▶ **Activity**
Nothing but a verbatim copy of the data, minus the images, should be returned.

START Dataset content

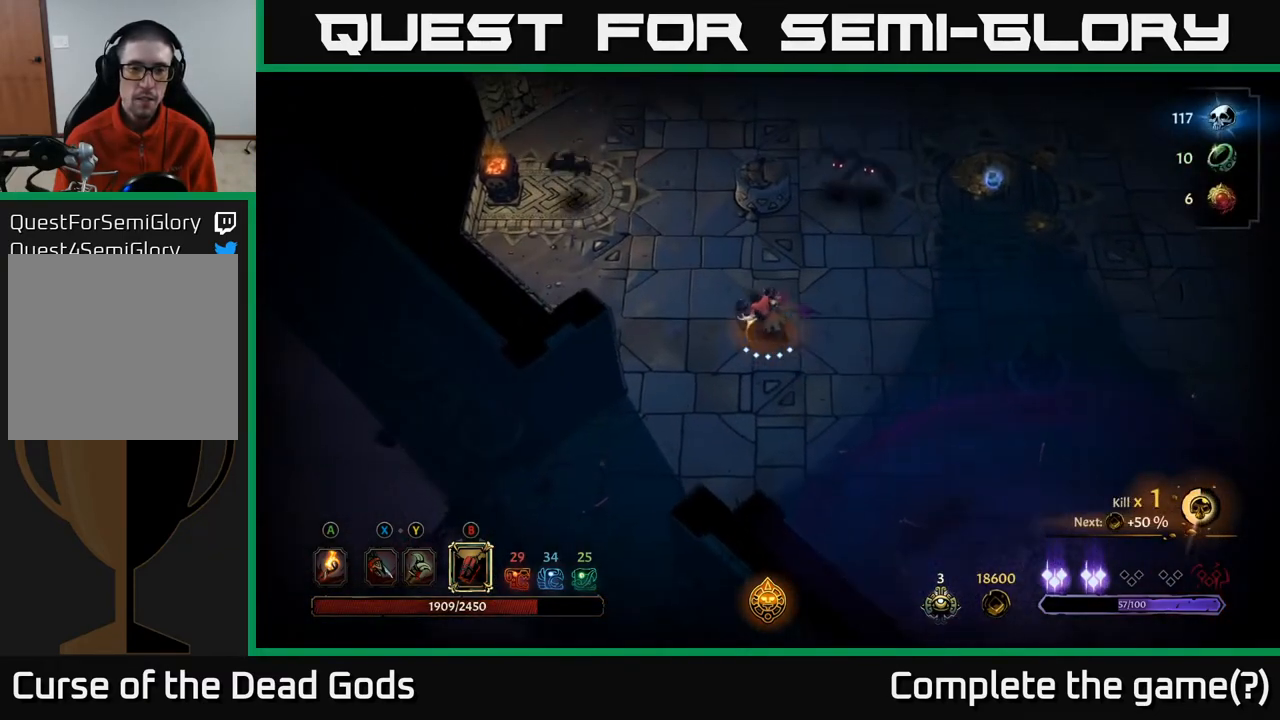
{"buttons": [], "left_stick": "up-right", "right_stick": "center", "events": [[50, "left_stick", "up-right"], [117, "Y", "down"], [183, "Y", "up"], [250, "Y", "down"], [350, "Y", "up"]]}
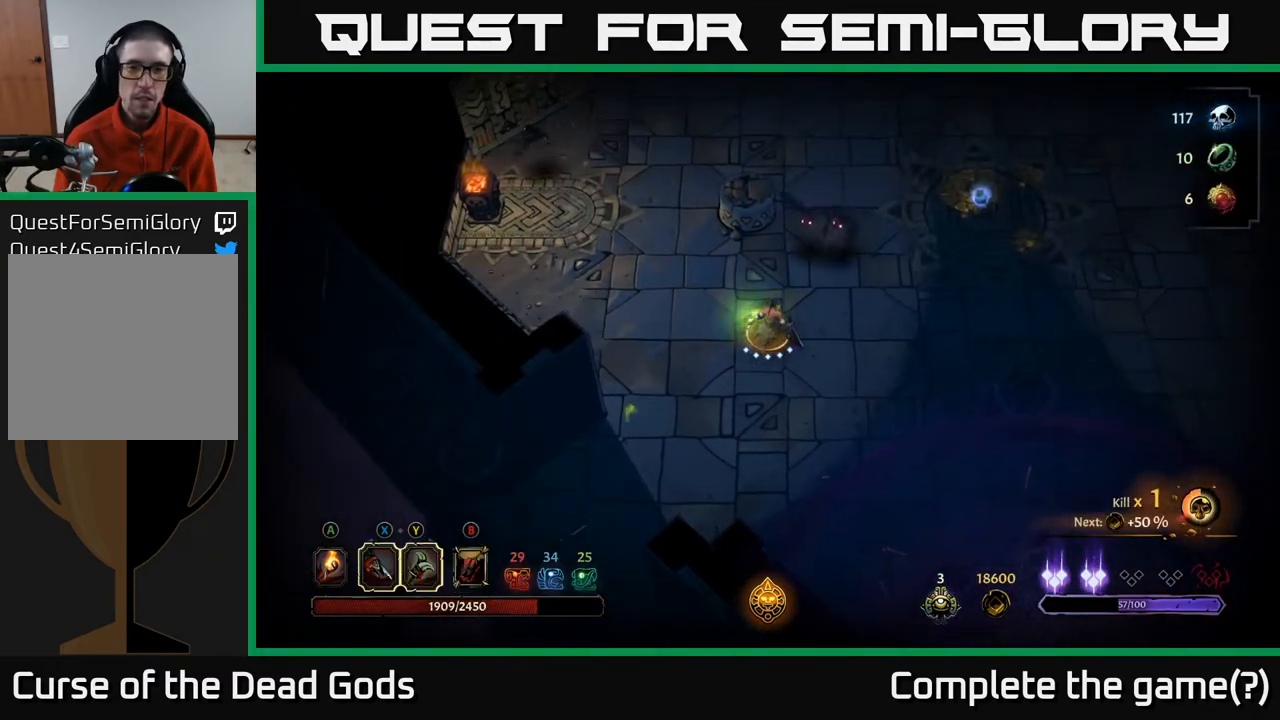
{"buttons": [], "left_stick": "up-right", "right_stick": "center", "events": []}
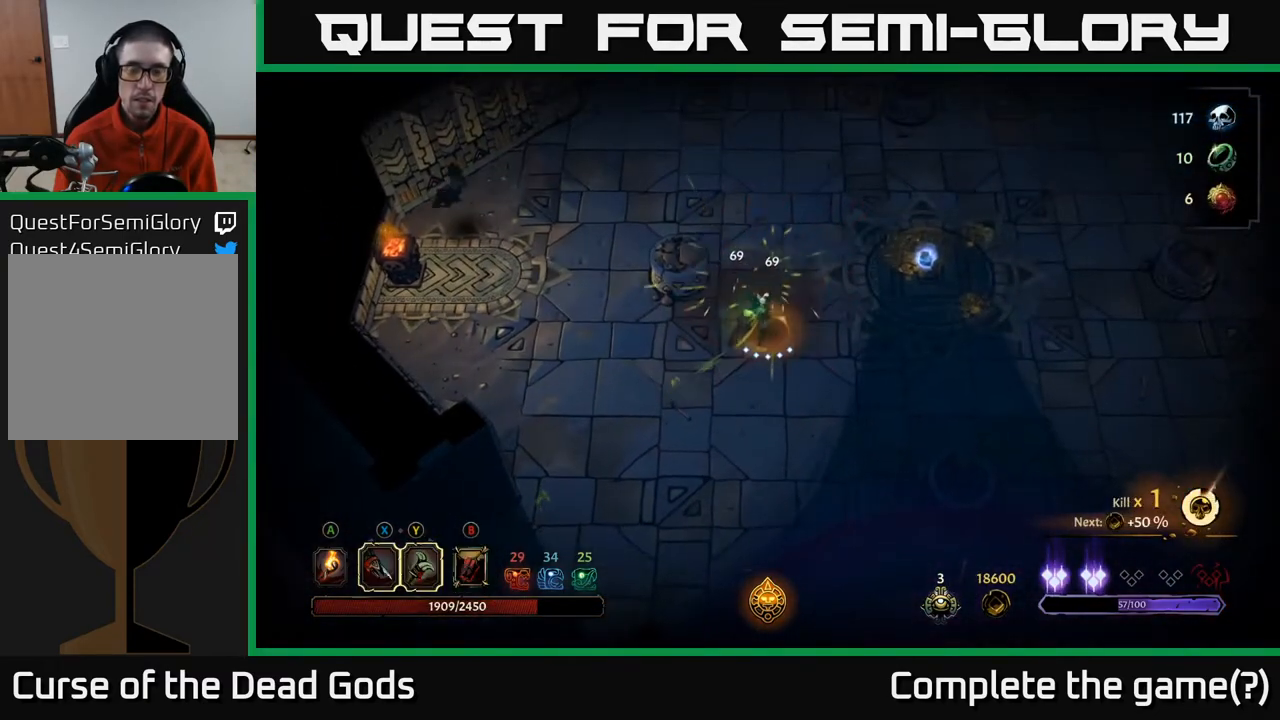
{"buttons": [], "left_stick": "up-right", "right_stick": "center", "events": []}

END Dataset content

▶ **Result below**
{"buttons": [], "left_stick": "up-right", "right_stick": "center", "events": [[50, "left_stick", "up-right"], [117, "Y", "down"], [183, "Y", "up"], [250, "Y", "down"], [350, "Y", "up"]]}
{"buttons": [], "left_stick": "up-right", "right_stick": "center", "events": []}
{"buttons": [], "left_stick": "up-right", "right_stick": "center", "events": []}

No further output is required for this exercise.